For controllers without public Internet access, the Telegraf plugin can be uploaded directly to the VNS3 controller OR a private Plugin Image Catalog can be configured. Contact Cohesive Support for more information.

Step 2 - Start Plugin Instance

After a Plugin Image is installed or uploaded, it will be listed on the Plugins tab on the Plugins Dashboard with a Ready status. Perform the following actions to start an instance of the Telegraf Plugin:

  1. Click the Actions menu associated with the Telegraf Plugin.
  2. Click Start Instance
  3. On the resulting modal popup, enter a Name, optional Description, and IP address (it’s recommended to leave the system to auto-assign unless there is a specific requirement).
  4. Click the Advanced dropdown to specify environment variables the Telegraf plugin requires for operation.
  5. Specify the environment variables required for the specific Telegraf use case. These cannot be changed once the Plugin instance is running. If you need to make changes to the Environment Variables, a new Plugin instance will need to be created.
  6. Click Start.

Environment Variables

The following table shows the environment variables used by the Telegraf plugin.

Variable Description Default
ENABLE_SNMP Enable/disable SNMP trap collection true
ENABLE_IPSEC Enable/disable IPsec metric polling true
ENABLE_API Enable/disable API metric polling true
HOSTNAME Hostname used in data reporting ``
TOPOLOGY Topology name used in data reporting ``
VNS3_IP Private VNS3 IP for API calls ``
API_TOKEN Token used to authenticate API calls ``

Step 3 - VNS3 Firewall

The Telegraf Plugin requires different network access configurations via the VNS3 firewall, depending on its use case. The following are the Rulesets for push output plugin configurations where the Telegraf plugin sends data to endpoints. IF you are using an output plugin that is pulled by an external system (e.g.
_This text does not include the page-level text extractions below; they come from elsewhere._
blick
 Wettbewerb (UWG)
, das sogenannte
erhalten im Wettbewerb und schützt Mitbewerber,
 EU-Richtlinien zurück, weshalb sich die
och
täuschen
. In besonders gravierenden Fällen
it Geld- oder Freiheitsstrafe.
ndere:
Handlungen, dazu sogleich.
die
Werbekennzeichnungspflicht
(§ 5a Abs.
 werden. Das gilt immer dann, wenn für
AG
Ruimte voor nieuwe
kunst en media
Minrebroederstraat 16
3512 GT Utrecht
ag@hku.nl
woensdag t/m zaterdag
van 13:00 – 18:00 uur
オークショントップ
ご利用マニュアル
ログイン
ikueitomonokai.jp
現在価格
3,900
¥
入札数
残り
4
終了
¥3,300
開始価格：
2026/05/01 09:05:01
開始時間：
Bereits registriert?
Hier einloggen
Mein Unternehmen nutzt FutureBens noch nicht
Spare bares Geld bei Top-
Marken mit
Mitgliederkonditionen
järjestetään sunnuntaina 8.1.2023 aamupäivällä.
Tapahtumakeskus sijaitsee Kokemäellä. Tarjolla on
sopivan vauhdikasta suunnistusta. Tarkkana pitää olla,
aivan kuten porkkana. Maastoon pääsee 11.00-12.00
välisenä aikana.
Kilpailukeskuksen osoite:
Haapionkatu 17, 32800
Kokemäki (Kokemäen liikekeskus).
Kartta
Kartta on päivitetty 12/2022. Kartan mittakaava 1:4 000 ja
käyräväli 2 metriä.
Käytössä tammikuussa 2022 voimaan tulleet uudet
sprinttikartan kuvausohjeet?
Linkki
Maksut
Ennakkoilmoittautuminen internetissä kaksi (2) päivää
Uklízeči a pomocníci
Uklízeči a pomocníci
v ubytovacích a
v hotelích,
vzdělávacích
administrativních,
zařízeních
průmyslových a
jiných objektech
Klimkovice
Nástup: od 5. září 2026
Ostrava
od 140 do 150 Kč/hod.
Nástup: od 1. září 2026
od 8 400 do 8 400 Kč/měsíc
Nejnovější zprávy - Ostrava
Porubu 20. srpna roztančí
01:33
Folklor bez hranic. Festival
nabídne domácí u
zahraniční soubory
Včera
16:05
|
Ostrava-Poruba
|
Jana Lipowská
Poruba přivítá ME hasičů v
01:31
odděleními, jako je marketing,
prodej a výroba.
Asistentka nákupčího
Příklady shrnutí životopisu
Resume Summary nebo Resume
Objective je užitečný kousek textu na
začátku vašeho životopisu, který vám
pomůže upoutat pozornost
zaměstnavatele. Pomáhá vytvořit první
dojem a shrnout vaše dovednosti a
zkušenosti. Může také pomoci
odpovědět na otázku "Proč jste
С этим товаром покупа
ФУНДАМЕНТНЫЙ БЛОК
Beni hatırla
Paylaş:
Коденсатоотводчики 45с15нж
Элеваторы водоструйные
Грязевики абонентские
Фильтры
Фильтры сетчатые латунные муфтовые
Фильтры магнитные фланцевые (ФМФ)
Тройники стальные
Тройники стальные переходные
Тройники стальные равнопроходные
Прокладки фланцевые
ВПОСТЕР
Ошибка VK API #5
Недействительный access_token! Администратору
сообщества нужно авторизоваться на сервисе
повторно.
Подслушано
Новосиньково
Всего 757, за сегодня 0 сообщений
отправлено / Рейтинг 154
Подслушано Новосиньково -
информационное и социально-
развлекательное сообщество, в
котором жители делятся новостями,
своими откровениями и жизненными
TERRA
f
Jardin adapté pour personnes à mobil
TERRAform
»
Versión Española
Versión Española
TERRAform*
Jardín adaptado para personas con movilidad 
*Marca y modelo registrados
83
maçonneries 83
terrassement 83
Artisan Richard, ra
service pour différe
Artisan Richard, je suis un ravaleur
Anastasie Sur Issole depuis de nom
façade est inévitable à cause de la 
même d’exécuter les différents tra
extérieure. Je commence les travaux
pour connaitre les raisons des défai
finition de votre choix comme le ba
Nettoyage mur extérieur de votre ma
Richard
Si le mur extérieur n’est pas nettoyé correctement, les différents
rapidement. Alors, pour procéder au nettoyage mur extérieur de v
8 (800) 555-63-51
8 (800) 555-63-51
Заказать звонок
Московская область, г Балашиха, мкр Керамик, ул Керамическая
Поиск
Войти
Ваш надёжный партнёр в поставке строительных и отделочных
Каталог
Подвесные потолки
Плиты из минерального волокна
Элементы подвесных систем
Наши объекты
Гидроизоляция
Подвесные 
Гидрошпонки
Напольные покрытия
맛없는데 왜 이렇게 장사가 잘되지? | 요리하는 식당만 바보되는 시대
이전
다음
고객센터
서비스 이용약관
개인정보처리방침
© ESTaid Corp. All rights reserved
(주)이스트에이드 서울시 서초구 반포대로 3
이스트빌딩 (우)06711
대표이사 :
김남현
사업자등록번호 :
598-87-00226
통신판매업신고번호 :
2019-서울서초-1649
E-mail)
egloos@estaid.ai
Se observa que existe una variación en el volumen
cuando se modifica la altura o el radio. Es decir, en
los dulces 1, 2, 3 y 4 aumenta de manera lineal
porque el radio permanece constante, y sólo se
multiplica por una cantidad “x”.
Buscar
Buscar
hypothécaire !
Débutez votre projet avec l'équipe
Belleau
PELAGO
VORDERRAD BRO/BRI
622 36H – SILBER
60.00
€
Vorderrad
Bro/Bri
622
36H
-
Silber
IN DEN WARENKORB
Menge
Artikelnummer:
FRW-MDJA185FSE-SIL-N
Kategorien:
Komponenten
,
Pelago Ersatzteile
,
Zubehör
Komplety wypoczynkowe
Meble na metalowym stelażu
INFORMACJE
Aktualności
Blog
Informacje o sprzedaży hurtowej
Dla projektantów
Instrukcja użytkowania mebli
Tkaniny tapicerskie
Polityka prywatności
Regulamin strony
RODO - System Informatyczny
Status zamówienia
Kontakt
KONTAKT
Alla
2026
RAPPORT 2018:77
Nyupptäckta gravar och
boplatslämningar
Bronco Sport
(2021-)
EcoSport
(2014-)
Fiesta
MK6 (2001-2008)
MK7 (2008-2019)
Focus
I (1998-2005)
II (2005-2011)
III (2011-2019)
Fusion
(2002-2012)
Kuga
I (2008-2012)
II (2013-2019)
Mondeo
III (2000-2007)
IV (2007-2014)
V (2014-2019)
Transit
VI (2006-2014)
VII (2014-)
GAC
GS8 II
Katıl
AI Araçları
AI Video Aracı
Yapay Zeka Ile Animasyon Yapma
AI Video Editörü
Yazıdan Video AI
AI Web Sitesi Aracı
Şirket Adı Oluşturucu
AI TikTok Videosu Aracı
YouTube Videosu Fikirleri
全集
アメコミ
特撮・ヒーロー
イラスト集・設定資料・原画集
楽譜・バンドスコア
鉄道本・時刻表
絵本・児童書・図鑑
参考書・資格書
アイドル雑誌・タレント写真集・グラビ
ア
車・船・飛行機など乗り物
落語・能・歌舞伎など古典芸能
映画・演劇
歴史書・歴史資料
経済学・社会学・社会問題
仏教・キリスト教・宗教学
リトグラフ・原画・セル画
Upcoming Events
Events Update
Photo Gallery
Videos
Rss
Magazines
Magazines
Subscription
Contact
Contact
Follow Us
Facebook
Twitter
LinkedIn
Prometheus), additional VNS3 Firewall and Cloud Network Security Group rules will be needed.

Push Ruleset

# Telegraf Plugin - Allow access out to Internet via VNS3 IP to push monitoring data
POSTROUTING -o eth0 -s <telegraf plugin IP> -j MASQUERADE-ONCE
# Telegraf Plugin - Allow plugin to pull data from VNS3 SNMP
INPUT -p udp -s <telegraf plugin IP> --dport snmp -j ACCEPT
# Telegraf Plugin - Allow VNS3 to respond to plugin requests
OUTPUT -d <telegraf plugin IP> -j ACCEPT
# Telegraf Plugin - Allow traffic from plugin through VNS3
FORWARD -s <telegraf plugin IP> -j ACCEPT
# Telegraf Plugin - Allow traffic to plugin through VNS3
FORWARD -d <telegraf plugin IP> -j ACCEPT

Pull Ruleset

# Telegraf Plugin - Allow pull service to access monitoring data on the plugin - example Prometheus
PREROUTING -p tcp --dport 9273 -d ${vns3_primary_private_ip} -j DNAT --to <telegraf plugin IP>:9273
# Telegraf Plugin - Allow plugin to pull data from VNS3 SNMP
INPUT -p udp -s <telegraf plugin IP> --dport snmp -j ACCEPT
# Telegraf Plugin - Allow VNS3 to respond to plugin requests
OUTPUT -d <telegraf plugin IP> -j ACCEPT
# Telegraf Plugin - Allow traffic from plugin through VNS3
FORWARD -s <telegraf plugin IP> -j ACCEPT
# Telegraf Plugin - Allow traffic to plugin through VNS3
FORWARD -d <telegraf plugin IP> -j ACCEPT

Step 4 - Update Telegraf Configurations

Once the Telegraf plugin instance is running, its configuration can be updated based specific monitoring needs per the use case. Any updates will require restarting the Telegraf process.

Input Plugins

To modify input plugin settings, adjust the relevant configuration files (e.g., snmp.conf, ipsec.conf) via the Plugin Manager.

Output Plugins

To modify output plugin settings, adjust the relevant configuration sections in the telegraf.conf file via the Plugin Manager

Step 5 - Restart Telegraf

After making configuration changes, restart the Telegraf service to apply updates. Restarting via VNS3 Controller:

  1. Click the dropdown arrow under the “Process Manager” on the Telegraf Plugin Manager page.
  2. Click Stop.
  3. Click Start.
  4. Check the status of the process by clicking Status.
  5. Confirm there are no errors in the Telegraf log.

Extending the Plugin

Add Additional Outputs

Configure Telegraf or Prometheus to send metrics to other backends, such as Elasticsearch or Kafka.

Custom Dashboards

Use Grafana to create dashboards for logs (Loki) and metrics (Prometheus/InfluxDB/Azure Monitor).